No longer an arrow, she made herself a stone and went down. Driven by need, by a passionate longing for Light, she went into the Dark, a red stone falling into the secret heart, the worm-infested caverns of Maugrim’s designs. Into this unplace she fell, having cast loose from all moorings save the one along which she could send back, before she died and was lost, a single clear icon for the mages to shape in the domed room so infinitely far.

Too far. It was too deep and she was going so fast. Her being was a blur, a shadow; they could not hold her. One by one she left the others behind. With a despairing cry, Loren, who was the last, felt her slip away.

So there was fire and Rakoth, with no one to stay either one of them. She was alone and lost.

Or she should have been. But even as she plummeted, burning, a new mind came to hers so far down into the Dark she could scarcely believe it was there.

The burning ebbed again. She could exist, she could move through the pain, and she heard then, as if in a memory of a clean mild place, a deep voice singing.

There was darkness between, like a black-winged creature, screening the other from her. She was almost gone. Almost, but not yet. She had been a red arrow, then a stone. Now she made herelf into a sword, red as it had to be. She turned. In this directionless world she somehow turned and, with the last blazing of her heart, she slashed through the curtain, found the other where he lay, and grasped an image to send back. She had to do it alone, for the mages were gone. With her very last power, using fire like love, she threw the vision back, unimaginably far, toward the sanctuary in Gwen Ystrat. Then it was dark.

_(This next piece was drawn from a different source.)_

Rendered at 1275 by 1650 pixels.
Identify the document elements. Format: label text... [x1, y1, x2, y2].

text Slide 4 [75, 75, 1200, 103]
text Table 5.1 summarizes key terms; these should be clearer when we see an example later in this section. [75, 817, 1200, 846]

She was a broken vessel, a reed on which a wind could play if there could be a wind. She was a twinned soul without form. The ring had faded utterly. She had done what she could.

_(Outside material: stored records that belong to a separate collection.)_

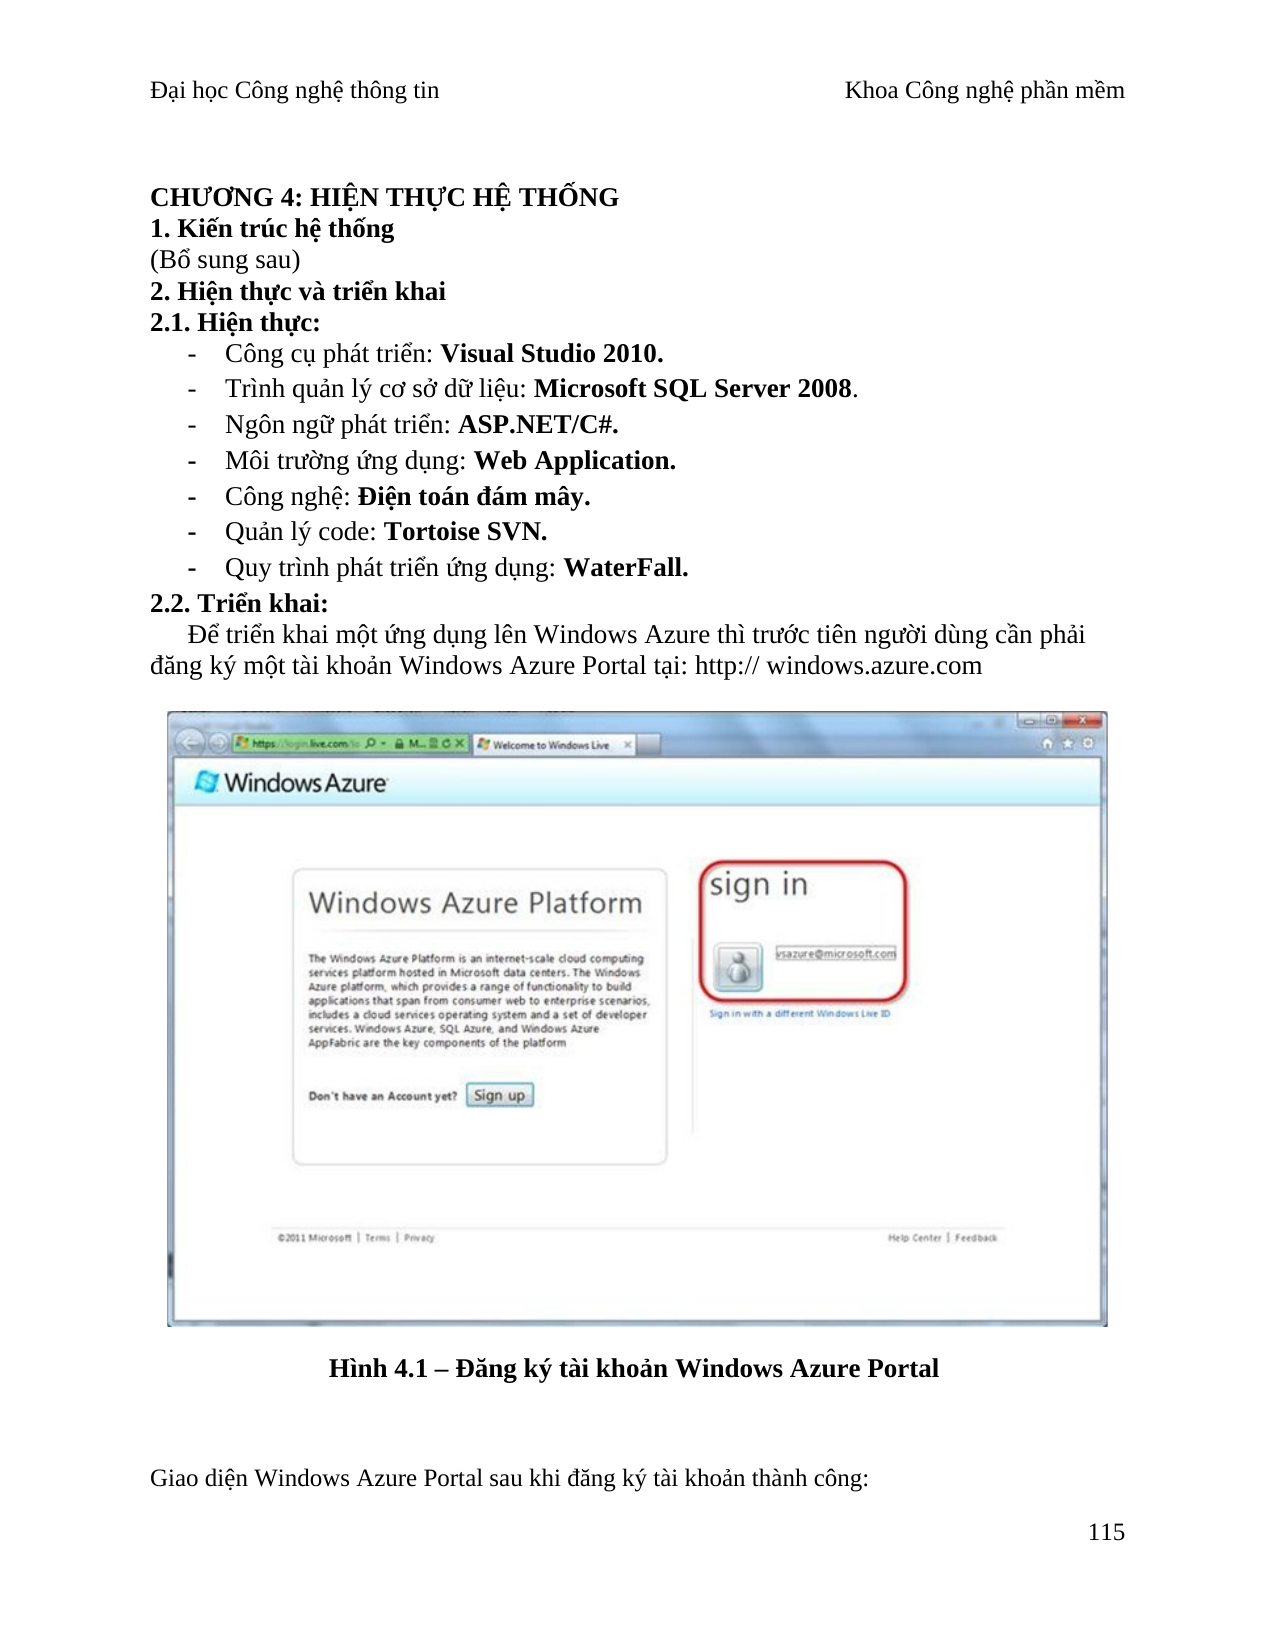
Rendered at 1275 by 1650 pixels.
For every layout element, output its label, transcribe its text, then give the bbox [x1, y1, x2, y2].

list Công nghệ: Điện toán đám mây. [187, 480, 1125, 511]
list Quản lý code: Tortoise SVN. [187, 516, 1125, 547]
list Quy trình phát triển ứng dụng: WaterFall. [187, 551, 1125, 582]
list Trình quản lý cơ sở dữ liệu: Microsoft SQL Server 2008. [187, 373, 1125, 404]
list Công cụ phát triển: Visual Studio 2010. [187, 337, 1125, 368]
picture [167, 711, 1108, 1327]
text (Bổ sung sau) 2. Hiện thực và triển khai 2.1. Hiện thực: [150, 243, 1125, 337]
subtitle Hình 4.1 – Đăng ký tài khoản Windows Azure Portal [150, 1352, 1125, 1419]
text Để triển khai một ứng dụng lên Windows Azure thì trước tiên người dùng cần phải đăng ký một tài khoản Windows Azure Portal tại: http:// windows.azure.com [150, 618, 1125, 680]
list Môi trường ứng dụng: Web Application. [187, 444, 1125, 475]
text Giao diện Windows Azure Portal sau khi đăng ký tài khoản thành công: [150, 1463, 1125, 1491]
text 2.2. Triển khai: [150, 587, 1125, 618]
list Ngôn ngữ phát triển: ASP.NET/C#. [187, 408, 1125, 439]
text CHƯƠNG 4: HIỆN THỰC HỆ THỐNG 1. Kiến trúc hệ thống [150, 181, 1125, 243]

There was someone with her, though, chanting still.

Who? she sent, as everything began to leave her.

Ruana, he replied. Save us, he sent. Save us.

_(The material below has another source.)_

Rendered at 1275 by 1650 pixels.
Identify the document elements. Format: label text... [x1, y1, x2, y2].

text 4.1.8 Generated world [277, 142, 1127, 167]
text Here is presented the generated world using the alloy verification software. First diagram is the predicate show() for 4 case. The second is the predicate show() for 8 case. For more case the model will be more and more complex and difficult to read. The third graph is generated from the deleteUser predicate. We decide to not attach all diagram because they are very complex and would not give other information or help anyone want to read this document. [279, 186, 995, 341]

And then she understood. And, understanding, knew she could not let go. There was no release for her yet. No directions existed in this place, but from where her body lay his chanting would be north and east.

In Khath Meigol, where the Paraiko had once been.

We are, he sent. We still are. Save us.

There was no fire left in the ring. With only the slow chanting to guide her in the black, she began the long ascent to what there was of light.

When the Baelrath blazed Ivor closed his eyes, as much against the pain in the Seer’s cry as against the surging of red. They had been asked to bear witness, though, and a moment later he forced himself to look again.

It was hard to see in the punishing glow of the Warstone. He could just make them out, the young Seer and the others around her, and he marked the clenched strain on the faces of Matt and Barak. He had a sense of massive striving, of almost shattering effort. Jaelle was trembling now. Gereint looked like some Eridun death mask. Ivor’s heart ached for them, journeying so far in such a silent battling.

Even as he thought this, the chamber exploded with echoing voices as, almost simultaneously, Jaelle and Gereint and tall Barak cried aloud in despair and pain. For a moment longer Matt Sören was silent, perspiration pouring down his craggy face; then Loren’s source, too, cried out, a deep tearing sound, and fell to the floor.

As he rushed forward with Arthur and Shalhassan to succor them, Ivor heard Loren Silvercloak murmur with numbed tonelessness, “Too far. She went too far. It is over.”

Ivor took the weeping Barak in his arms and led him to a bench set into the curving wall. He went back and did the same for Gereint. The shaman was shaking like the last leaf on a tree in an autumn wind. Ivor feared for him.

Aileron the High King had not moved. Nor had he taken his gaze from Kim. The light was still blazing and she was still on her feet. Ivor glanced at her face and then quickly away: her mouth was wide open in a soundless, endless screaming. She looked as if she were being burned alive.